In the beginning there was the egg!! Verifiably, in the mid 1860’s, it was a rugby ball which was shifted along the local ‘Veielbrunnen’ and across the ‘Wasen’, predominantly by English students from the Cannstatt boarding school. The pacy game – then known simply as “Fußball” – proved extremely popular with the Cannstatt youngsters and it’s popularity soon swished across the river Neckar to Stuttgart, where FV Stuttgart 1893 began educating their players in Stöckach.
The oldest published information on these developments are provided by the magazine “Der Fußball. Zeitung zur Förderung aller Athletischen Sports”. (Football. Newspaper for the Encouragement of All Athletic Sports). The weekly magazine, produced for the first time in 1894 by football pioneer Philipp Heineken was the official organ of FV Stuttgart 1893 and thus the predecessor to today’s ‘Dunkelrot’. In the 19th edition in the year 1895, just 20 months after the establishment of the club, as part of an annual review, a brief look back on the history of the club was published: Initiated by middle-school teacher Carl Kaufmann, and with the support of the civic organization of the city of Stuttgart, in the summer of 1893, on the ice-track of the development/improvement club in Cannstatter Straße the “Belebung der Jugend und Volksspiele” (Revival of the Youth and Popular Games) was aspired to.
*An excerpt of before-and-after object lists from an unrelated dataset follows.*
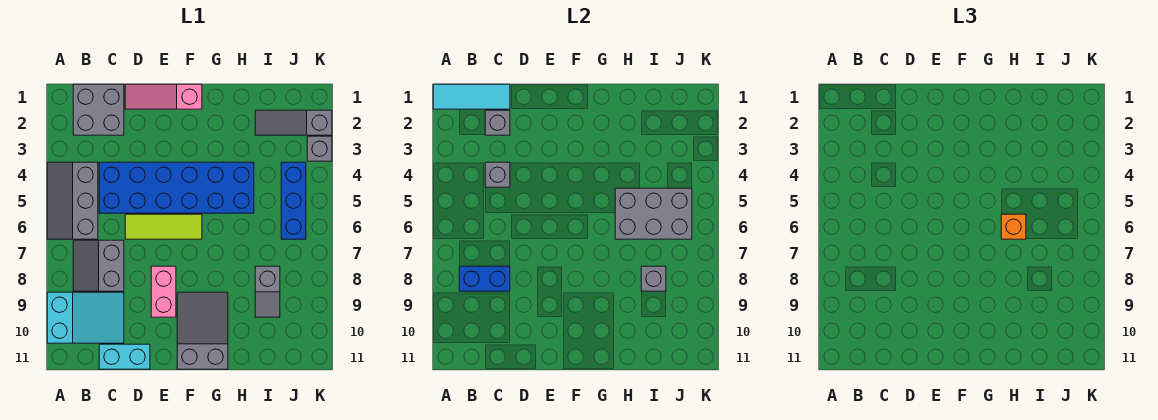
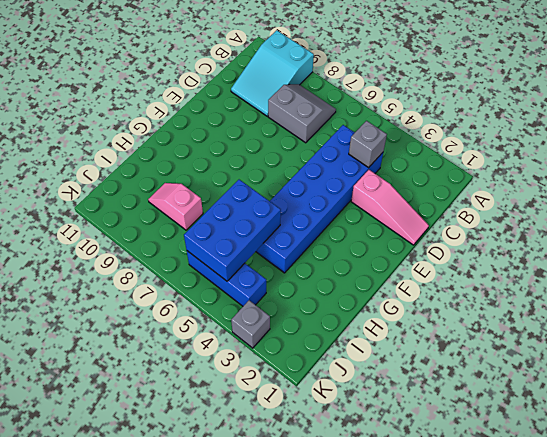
pink slope D1:D3 level 1 top 3 -> pink slope D1:F1 level 1 top F
blue brick H5:J6 level 2 -> grey brick H5:J6 level 2
pink slope I8:I9 level 1 top 8 -> grey slope I8:I9 level 1 top 8
none -> grey slope A4:B6 level 1 top B
none -> grey brick B1:C2 level 1
none -> cyan brick C11:D11 level 1

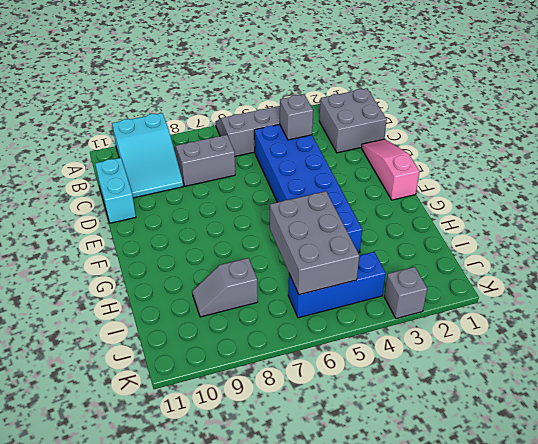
none -> lime tile D6:F6 level 1
none -> pink brick E8:E9 level 1
none -> grey slope F9:G11 level 1 top 11

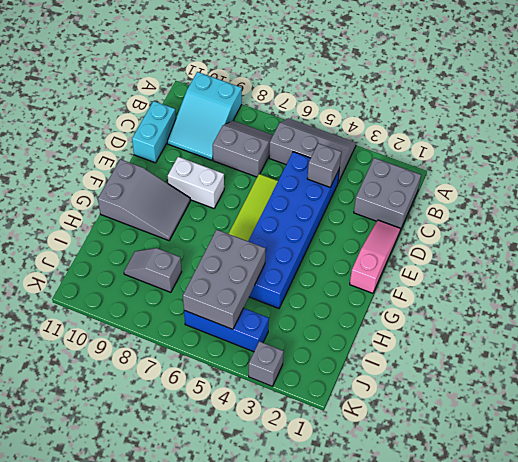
white brick E8:E9 level 1 -> pink brick E8:E9 level 1
none -> grey slope I2:K2 level 1 top K
none -> cyan tile A1:C1 level 2
none -> blue brick B8:C8 level 2

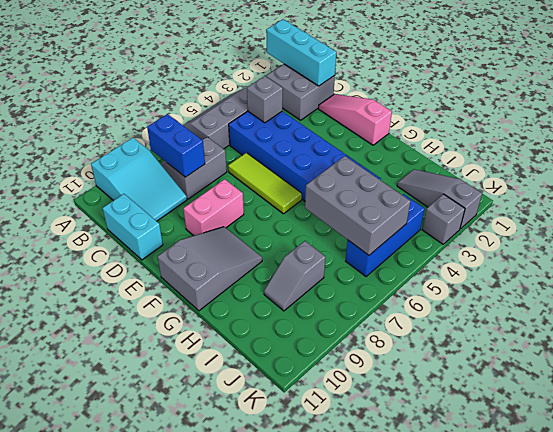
cyan brick A1:C1 level 2 -> cyan tile A1:C1 level 2
none -> grey brick C2 level 2
none -> grey brick I8 level 2
none -> orange brick H6 level 3

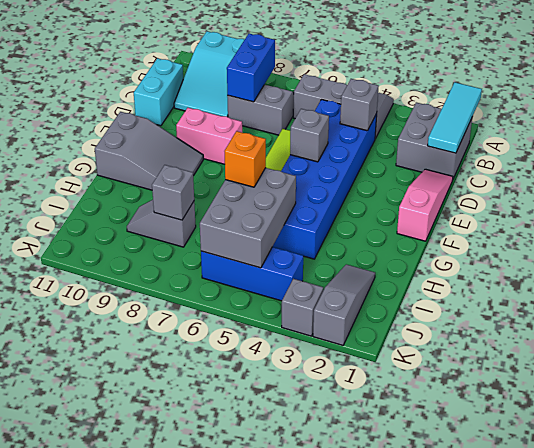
grey brick E5 level 2 -> grey brick C2 level 2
As a result, the youngsters met on Wednesday and Saturday afternoons to “to play Association-Football, or the game without lifting the ball” in Stuttgart. Soon enough, the amusement of the game was discovered by men of all age groups and thus the wish arose to “merge those playing into a federation, in order to cater for the sport in an organized manner.” An attempt to link up with the relaxed playing community of the existing Cannstatter Fußballclub, formed in 1890, as a section was rebuked in a mutual conference. The decision was duly made to “begin with a smaller and more sufficient encouragement of the game. Subsequently, on September 9th, 1893, the football club Stuttgart was founded by 20 members at the tavern “Zum Becher” in Kernerstraße 8. The founding year of the predecessor to the club VfB is a significant element of today’s club crest.
In FV Stuttgart 1893, initially association football, but soon mainly rugby, was played and FV Stuttgart 1893 was to become the leading rugby club in Württemberg. In 1909, FV Stuttgart 1893 reached the final of the German rugby championship, but were eventually beaten 3-6 by FC 1897 Hannover.
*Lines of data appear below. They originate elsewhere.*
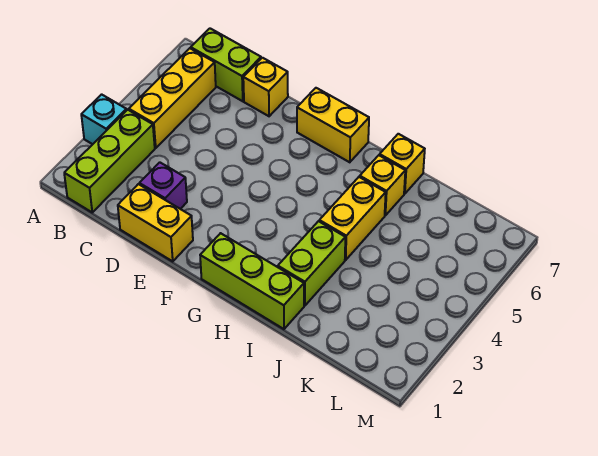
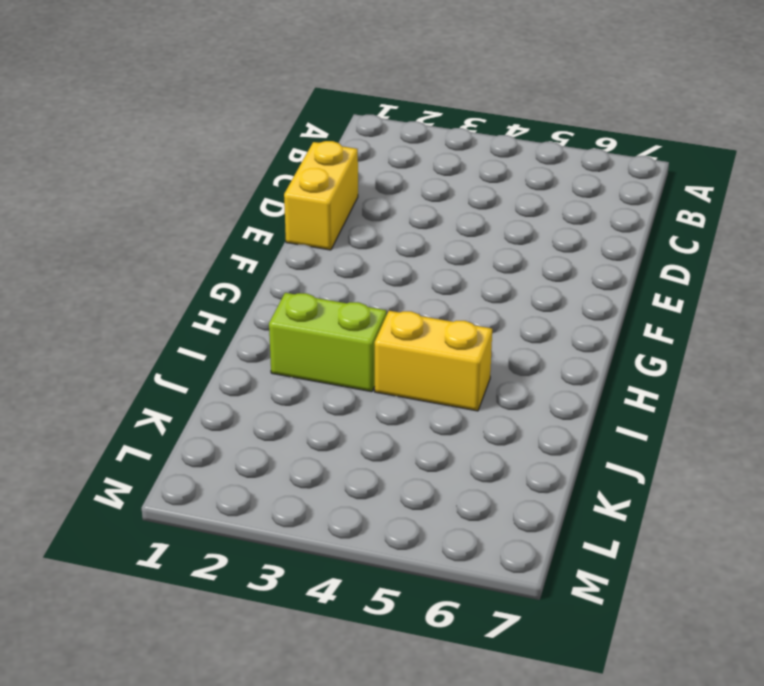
none -> cyan brick A3 level 1
none -> lime brick B1:B3 level 1
none -> yellow brick B4:B6 level 1

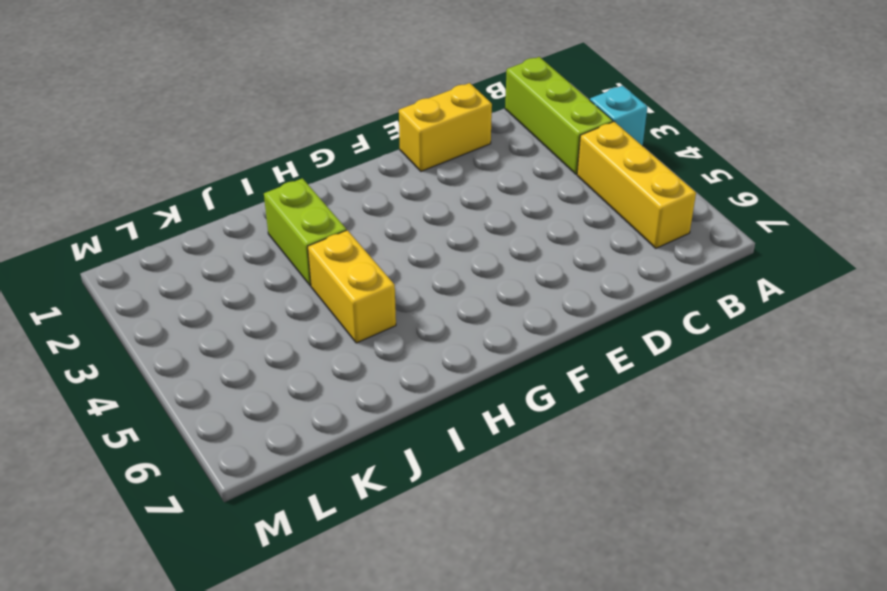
none -> lime brick B7:C7 level 1
none -> purple brick D2 level 1
none -> yellow brick D7 level 1

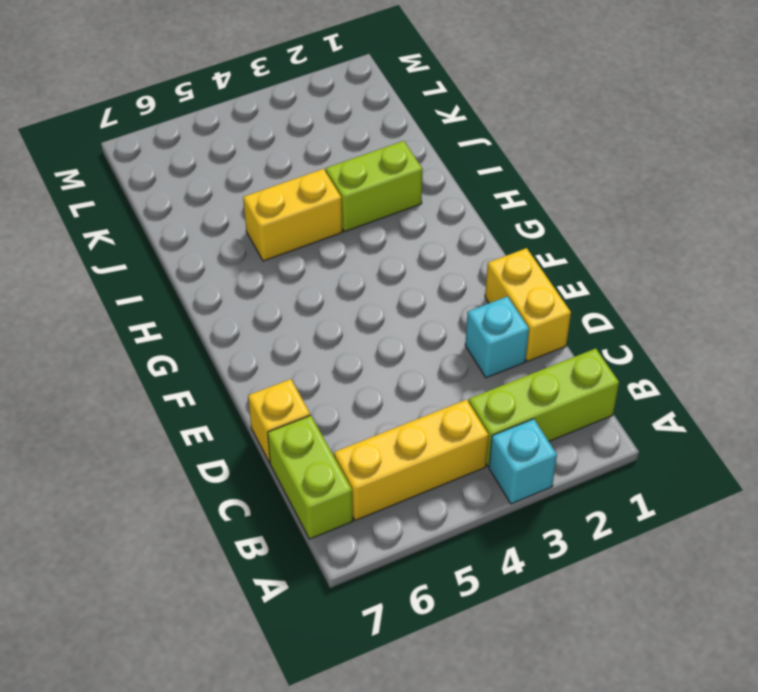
cyan brick D2 level 1 -> purple brick D2 level 1
none -> yellow brick F7:G7 level 1
none -> lime brick G1:I1 level 1
none -> yellow brick I6 level 1

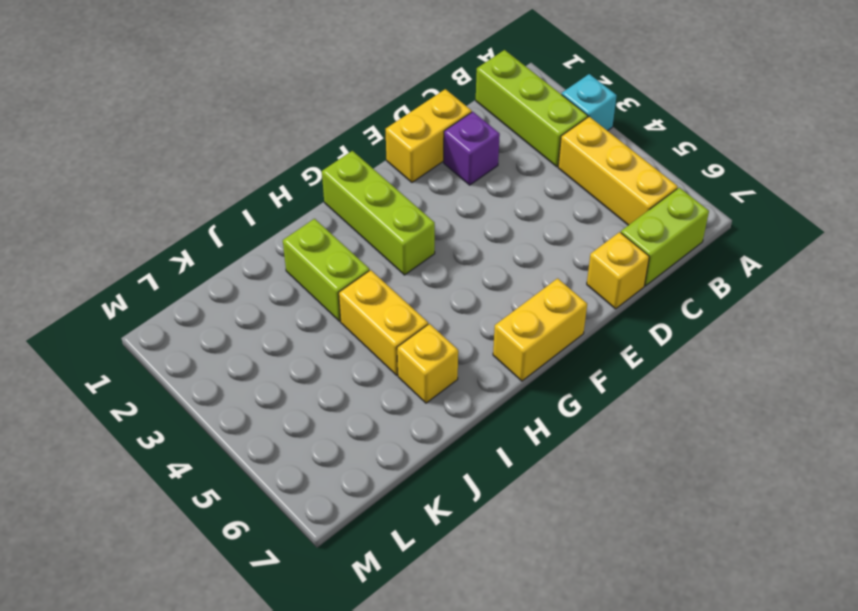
lime brick G1:G3 level 1 -> lime brick G1:I1 level 1
none -> yellow brick I7 level 1

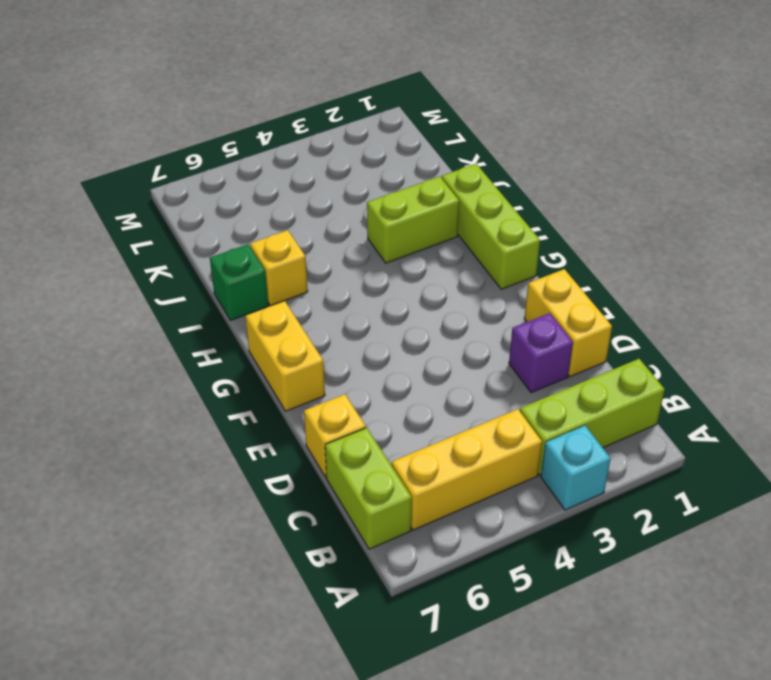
green brick I7 level 1 -> yellow brick I7 level 1
none -> yellow brick I4:I5 level 1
One constant companion of FV Stuttgart 1893 is the search for a permanent and sufficient sports ground. Following their beginnings at the ice-track in Stöckach, the club moved to the Cannstatter Wasen, where soon the active execution of the sport was prohibited by the authorities. FV duly returned to the newly renovated grounds in Stöckach, before moving to the new facilities of the so-called “Rugby-Platz” (Rugby-Pitch) at Karl-Olga-Hospital in 1907.